Typically of Honoré, Metamorphoses is hypercharged with sexuality: not least in the story of Atalante and her lover Hippomène who, cursed by Venus, can’t get enough of each other, and end up as lions. It’s polysexual, too, as that trans Diana suggests: Mercury kills Argos after what appears to be a gay postcoital reverie. It’s multiethnic, with an Asian actor as Hippomène, and a plethora of North African faces; it displays a gamut of body types, from the classically willowy and athletic to the very fleshy water nymph Salmacis; and it embraces old age in the moving treatment of lifelong partners Baucis and Philemon. Honoré’s film aspires to be inclusive, even encyclopedic—through myth, to speak about the whole of the human condition today as Ovid spoke about it in his time.

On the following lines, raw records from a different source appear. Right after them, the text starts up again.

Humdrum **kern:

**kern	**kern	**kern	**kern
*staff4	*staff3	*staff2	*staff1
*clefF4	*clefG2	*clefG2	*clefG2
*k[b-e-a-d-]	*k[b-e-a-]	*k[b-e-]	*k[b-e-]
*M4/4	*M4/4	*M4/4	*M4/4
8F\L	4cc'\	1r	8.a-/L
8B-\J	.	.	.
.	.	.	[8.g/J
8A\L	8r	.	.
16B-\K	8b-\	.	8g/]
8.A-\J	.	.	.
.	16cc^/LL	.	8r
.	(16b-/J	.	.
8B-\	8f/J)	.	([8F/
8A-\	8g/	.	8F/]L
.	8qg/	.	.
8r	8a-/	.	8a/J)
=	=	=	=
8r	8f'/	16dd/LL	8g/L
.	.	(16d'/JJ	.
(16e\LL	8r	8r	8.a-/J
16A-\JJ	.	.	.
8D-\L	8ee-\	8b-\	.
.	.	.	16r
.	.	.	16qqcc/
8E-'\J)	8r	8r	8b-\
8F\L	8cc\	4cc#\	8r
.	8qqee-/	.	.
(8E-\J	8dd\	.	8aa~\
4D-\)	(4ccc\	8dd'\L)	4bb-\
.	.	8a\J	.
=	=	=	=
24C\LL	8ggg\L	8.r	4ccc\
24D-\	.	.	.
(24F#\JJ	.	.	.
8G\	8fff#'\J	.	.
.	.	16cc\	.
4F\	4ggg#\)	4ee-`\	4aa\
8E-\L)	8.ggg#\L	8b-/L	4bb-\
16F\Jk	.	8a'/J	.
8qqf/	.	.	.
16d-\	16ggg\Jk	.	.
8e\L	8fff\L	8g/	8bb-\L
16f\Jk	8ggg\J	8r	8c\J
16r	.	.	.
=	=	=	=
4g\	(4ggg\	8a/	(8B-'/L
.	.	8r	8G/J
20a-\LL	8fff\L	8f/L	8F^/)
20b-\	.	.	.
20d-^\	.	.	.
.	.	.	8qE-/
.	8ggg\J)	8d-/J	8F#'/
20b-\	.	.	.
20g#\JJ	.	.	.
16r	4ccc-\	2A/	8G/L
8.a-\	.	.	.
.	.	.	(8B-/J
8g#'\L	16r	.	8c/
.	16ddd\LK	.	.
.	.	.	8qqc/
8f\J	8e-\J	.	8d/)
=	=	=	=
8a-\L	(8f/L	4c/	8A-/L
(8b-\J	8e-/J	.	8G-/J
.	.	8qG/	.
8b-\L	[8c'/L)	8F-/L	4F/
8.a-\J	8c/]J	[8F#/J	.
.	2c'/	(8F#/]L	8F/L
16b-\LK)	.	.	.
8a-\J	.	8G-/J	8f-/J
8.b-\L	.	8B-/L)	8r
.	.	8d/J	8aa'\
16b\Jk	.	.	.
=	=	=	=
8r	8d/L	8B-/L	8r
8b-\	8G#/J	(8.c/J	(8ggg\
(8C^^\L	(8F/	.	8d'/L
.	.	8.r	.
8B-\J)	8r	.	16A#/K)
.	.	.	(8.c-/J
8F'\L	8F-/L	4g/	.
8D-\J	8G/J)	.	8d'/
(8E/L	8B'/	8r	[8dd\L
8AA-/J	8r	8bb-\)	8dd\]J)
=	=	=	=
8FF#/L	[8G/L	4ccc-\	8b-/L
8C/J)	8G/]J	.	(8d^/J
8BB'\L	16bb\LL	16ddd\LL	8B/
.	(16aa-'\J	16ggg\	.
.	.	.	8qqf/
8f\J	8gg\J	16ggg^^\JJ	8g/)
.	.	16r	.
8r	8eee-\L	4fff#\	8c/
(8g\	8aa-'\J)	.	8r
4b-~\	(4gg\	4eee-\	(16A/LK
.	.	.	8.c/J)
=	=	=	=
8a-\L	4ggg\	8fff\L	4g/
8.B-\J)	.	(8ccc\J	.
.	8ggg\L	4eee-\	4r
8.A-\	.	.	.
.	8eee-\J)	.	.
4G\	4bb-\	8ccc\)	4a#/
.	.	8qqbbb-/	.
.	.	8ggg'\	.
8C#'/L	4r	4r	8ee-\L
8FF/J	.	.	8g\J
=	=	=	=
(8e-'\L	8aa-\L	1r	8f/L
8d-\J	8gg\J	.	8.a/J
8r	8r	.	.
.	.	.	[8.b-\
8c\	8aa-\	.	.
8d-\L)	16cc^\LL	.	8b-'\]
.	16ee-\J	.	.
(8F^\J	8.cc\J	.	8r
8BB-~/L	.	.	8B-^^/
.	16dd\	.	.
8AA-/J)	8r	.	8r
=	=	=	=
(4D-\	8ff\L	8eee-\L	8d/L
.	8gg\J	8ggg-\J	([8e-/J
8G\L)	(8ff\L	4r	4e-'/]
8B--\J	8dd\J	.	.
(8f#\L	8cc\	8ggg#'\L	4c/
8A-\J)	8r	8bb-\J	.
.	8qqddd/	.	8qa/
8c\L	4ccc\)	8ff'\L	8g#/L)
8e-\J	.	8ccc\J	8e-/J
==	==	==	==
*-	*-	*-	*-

Bringing these myths’ eroticism, cruelty, and violence startlingly to life, Metamorphoses is also a remarkably beautiful film for many reasons: one being, again, Honoré’s use of music to underpin a sense of unearthly dread and rapture, from Mozart, through Webern and Schönberg (Transfigured Night, what else?) to Baxter Dury’s pop. Honoré chooses Southern French settings that, with their reeds, poplars, and pools luminously photographed by DP André Chemetoff, are richly evocative of the Hellenic world. But he also goes for urban settings, like the housing project where Orpheus and his followers are pursued by riot police. The most telling shot shows a vast field of grass that could easily be classical Arcadia, if not for the warehouse in the background, bearing the logo of the supermarket chain Carrefour (carrefour means “crossroads,” and there’s no more archetypal a mythic spot). The wonder of Metamorphoses lies in its vivid evocation of an eternal mythical sphere coexisting with ours, lying on the very edge of the everyday world we know. That, if you like, is not a bad working description of magic.

* Green’s latest film, La Sapienza, is also in the Rendez-Vous selection; I highly recommend it, and its own idiosyncratic, Greenian concern with beauty.